#### Provided data
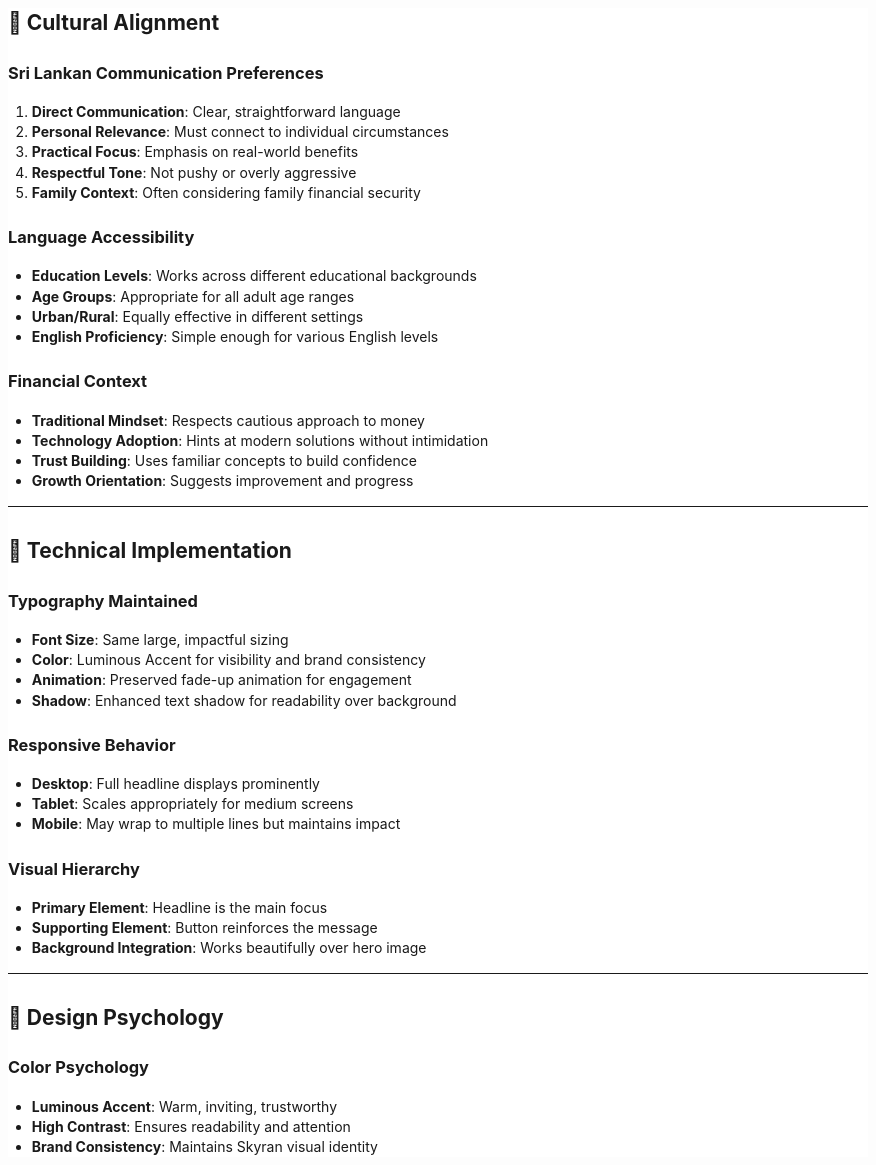 
## 🎯 **Cultural Alignment**

### **Sri Lankan Communication Preferences**
1. **Direct Communication**: Clear, straightforward language
2. **Personal Relevance**: Must connect to individual circumstances
3. **Practical Focus**: Emphasis on real-world benefits
4. **Respectful Tone**: Not pushy or overly aggressive
5. **Family Context**: Often considering family financial security

### **Language Accessibility**
- **Education Levels**: Works across different educational backgrounds
- **Age Groups**: Appropriate for all adult age ranges
- **Urban/Rural**: Equally effective in different settings
- **English Proficiency**: Simple enough for various English levels

### **Financial Context**
- **Traditional Mindset**: Respects cautious approach to money
- **Technology Adoption**: Hints at modern solutions without intimidation
- **Trust Building**: Uses familiar concepts to build confidence
- **Growth Orientation**: Suggests improvement and progress

---

## 🔧 **Technical Implementation**

### **Typography Maintained**
- **Font Size**: Same large, impactful sizing
- **Color**: Luminous Accent for visibility and brand consistency
- **Animation**: Preserved fade-up animation for engagement
- **Shadow**: Enhanced text shadow for readability over background

### **Responsive Behavior**
- **Desktop**: Full headline displays prominently
- **Tablet**: Scales appropriately for medium screens
- **Mobile**: May wrap to multiple lines but maintains impact

### **Visual Hierarchy**
- **Primary Element**: Headline is the main focus
- **Supporting Element**: Button reinforces the message
- **Background Integration**: Works beautifully over hero image

---

## 🎨 **Design Psychology**

### **Color Psychology**
- **Luminous Accent**: Warm, inviting, trustworthy
- **High Contrast**: Ensures readability and attention
- **Brand Consistency**: Maintains Skyran visual identity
########
Retype the entries above exactly, but only from the line containing "- **Background Integration**: Works" through the line containing "- **High Contrast**: Ensures", both included.

▶ Problem solution
- **Background Integration**: Works beautifully over hero image

---

## 🎨 **Design Psychology**

### **Color Psychology**
- **Luminous Accent**: Warm, inviting, trustworthy
- **High Contrast**: Ensures readability and attention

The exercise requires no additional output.